## The task
Retype everything from the line containing "Co obsahuje **relationship pattern**?" down through the end of the items below, reproducing each line without changes.

Saved data entries:

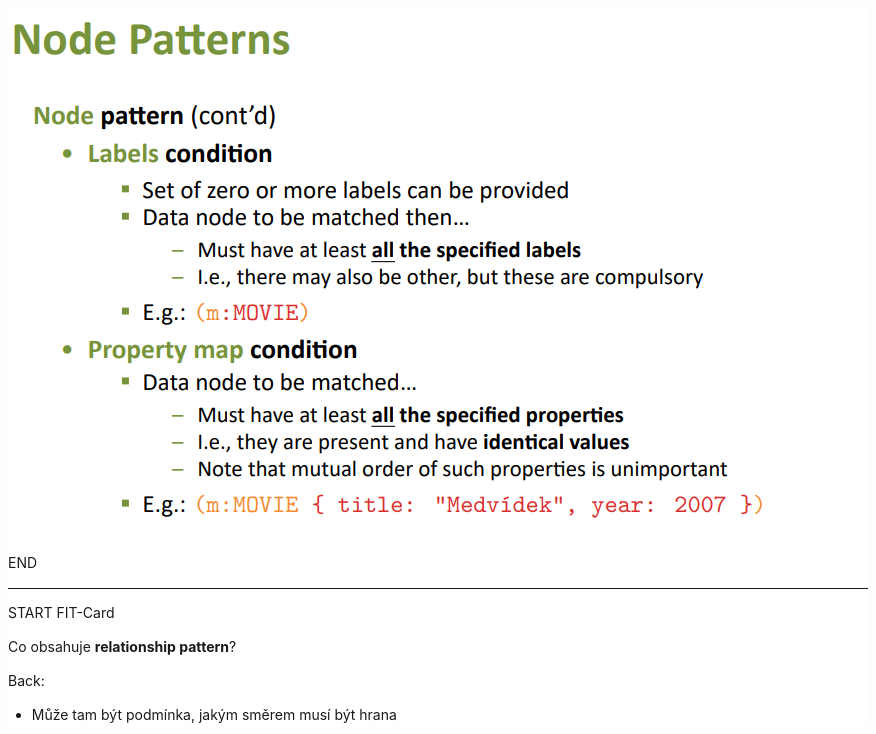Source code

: ![](../../../Assets/Pasted%20image%2020241104164848.png)




END

---

START
FIT-Card

Co obsahuje **relationship pattern**?

Back:

- Může tam být podmínka, jakým směrem musí být hrana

## Answer to this problem
Co obsahuje **relationship pattern**?

Back:

- Může tam být podmínka, jakým směrem musí být hrana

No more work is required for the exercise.